▶ What to work on
Turn the rows below into a numbered list, skipping any blank lines and leaving out the pictures.

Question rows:
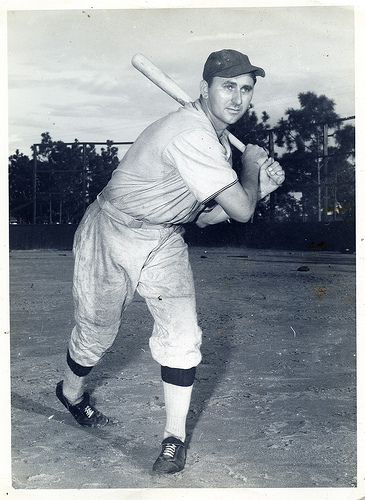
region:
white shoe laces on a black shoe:
[162, 440, 178, 459]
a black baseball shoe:
[152, 436, 187, 473]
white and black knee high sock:
[160, 363, 194, 443]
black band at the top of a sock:
[158, 363, 195, 388]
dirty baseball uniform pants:
[68, 196, 204, 368]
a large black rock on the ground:
[296, 263, 311, 269]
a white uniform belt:
[97, 194, 179, 233]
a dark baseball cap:
[201, 46, 269, 81]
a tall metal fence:
[31, 116, 353, 251]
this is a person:
[60, 29, 285, 480]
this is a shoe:
[143, 424, 191, 479]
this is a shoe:
[47, 368, 120, 433]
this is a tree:
[14, 147, 68, 250]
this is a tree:
[42, 131, 85, 242]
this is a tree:
[278, 90, 344, 255]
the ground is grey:
[268, 357, 314, 423]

▶ Complete output
1. region:
2. white shoe laces on a black shoe:
3. [162, 440, 178, 459]
4. a black baseball shoe:
5. [152, 436, 187, 473]
6. white and black knee high sock:
7. [160, 363, 194, 443]
8. black band at the top of a sock:
9. [158, 363, 195, 388]
10. dirty baseball uniform pants:
11. [68, 196, 204, 368]
12. a large black rock on the ground:
13. [296, 263, 311, 269]
14. a white uniform belt:
15. [97, 194, 179, 233]
16. a dark baseball cap:
17. [201, 46, 269, 81]
18. a tall metal fence:
19. [31, 116, 353, 251]
20. this is a person:
21. [60, 29, 285, 480]
22. this is a shoe:
23. [143, 424, 191, 479]
24. this is a shoe:
25. [47, 368, 120, 433]
26. this is a tree:
27. [14, 147, 68, 250]
28. this is a tree:
29. [42, 131, 85, 242]
30. this is a tree:
31. [278, 90, 344, 255]
32. the ground is grey:
33. [268, 357, 314, 423]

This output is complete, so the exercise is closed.